After the most careful reflection upon Mr. Churchill’s successive studies of contemporary life one recurs irresistibly to his romances. He possesses, and has more than once displayed, a true romantic—almost a true epic—instinct. Behind the careers of Richard Carvel and Stephen Brice and David Ritchie and Jethro Bass appear the procession and reverberation of stirring days. Nearer a Walter Scott than a Bernard Shaw, Mr. Churchill has always been willing to take the memories of his nation as they have come down to him and to work them without question or rejection into his broad tapestry. A naturalistic generation is tempted to make light of such methods; they belong, however, too truly to good traditions of literature to be overlooked.
A national past has many uses, and different dispositions find in it instruction or warning, depression or exaltation. Mr. Churchill has found in the American past a cause for exaltation chiefly; after his ugliest chapters the light breaks and he closes always upon the note of high confidence which resounds in the epics of robust, successful nations. If in this respect he has too regularly flattered his countrymen, he has also enriched the national consciousness by the colors which he has brought back from his impassioned forays. Only now and then, it must be remembered, do historical novels pass in their original form from one generation to another; more frequently they suffer a decomposition due to their lack of essential truth and descend to the function of compost for succeeding harvests of romance. Though probably but one or two of Mr. Churchill’s books—perhaps not even one—can be expected to outlast a generation with much vitality, he cannot be denied the honor of having added something agreeable if imponderable to the national memory and so of having served his country in one real way if not in another.
3. ROBERT HERRICK
If the novels of Robert Herrick were nothing else they would still be indispensable documents upon that first and second decade of the twentieth century in America, when a minority unconvinced by either romance or Roosevelt set out to scrutinize the exuberant complacence which was becoming a more and more ominous element in the national character. Imperialism, running a cheerful career in the Caribbean and in the Pacific, had set the mode for average opinion; the world to Americans looked immense and the United States the most immense potentiality in it.

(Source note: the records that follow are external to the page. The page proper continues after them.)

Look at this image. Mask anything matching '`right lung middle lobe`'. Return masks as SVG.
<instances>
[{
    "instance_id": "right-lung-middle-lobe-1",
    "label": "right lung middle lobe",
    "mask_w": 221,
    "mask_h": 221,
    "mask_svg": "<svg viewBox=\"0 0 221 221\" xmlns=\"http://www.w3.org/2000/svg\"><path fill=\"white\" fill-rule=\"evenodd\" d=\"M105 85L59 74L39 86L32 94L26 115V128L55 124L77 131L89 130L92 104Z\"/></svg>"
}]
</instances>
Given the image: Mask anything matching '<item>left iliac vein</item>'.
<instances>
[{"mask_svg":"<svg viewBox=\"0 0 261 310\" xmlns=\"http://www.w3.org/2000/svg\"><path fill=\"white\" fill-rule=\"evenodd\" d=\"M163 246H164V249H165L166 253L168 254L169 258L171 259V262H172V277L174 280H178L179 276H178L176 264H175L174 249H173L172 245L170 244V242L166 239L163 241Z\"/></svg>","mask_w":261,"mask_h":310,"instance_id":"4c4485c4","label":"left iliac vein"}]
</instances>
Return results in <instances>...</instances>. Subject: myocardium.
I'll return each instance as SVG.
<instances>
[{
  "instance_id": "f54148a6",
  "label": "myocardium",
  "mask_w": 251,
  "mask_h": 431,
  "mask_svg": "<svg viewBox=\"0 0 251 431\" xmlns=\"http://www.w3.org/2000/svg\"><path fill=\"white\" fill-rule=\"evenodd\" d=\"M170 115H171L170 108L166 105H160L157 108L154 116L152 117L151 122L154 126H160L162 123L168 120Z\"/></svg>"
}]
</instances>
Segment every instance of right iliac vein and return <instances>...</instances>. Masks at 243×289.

Small wonder then that the prevailing literature gave itself generally to large proclamations about the future or to spacious recollections of the past in which the note was hope unmodified. Small wonder either—be it said to the credit of literature—that the same period caused and saw the development of the most emphatic protest which has come from native pens since the abolition of slavery—not excepting even the literary rebels of the eighties. Much of that protest naturally expressed itself in fiction, of many orders of intelligence and competence and intention. Various voices have been louder or shriller or sweeter or in some cases more thoroughgoing than Mr. Herrick’s; but his is the voice which, in fiction, has best represented the scholar’s conscience disturbed by the spectacle of a tumultuous generation of which most of the members are too much undisturbed.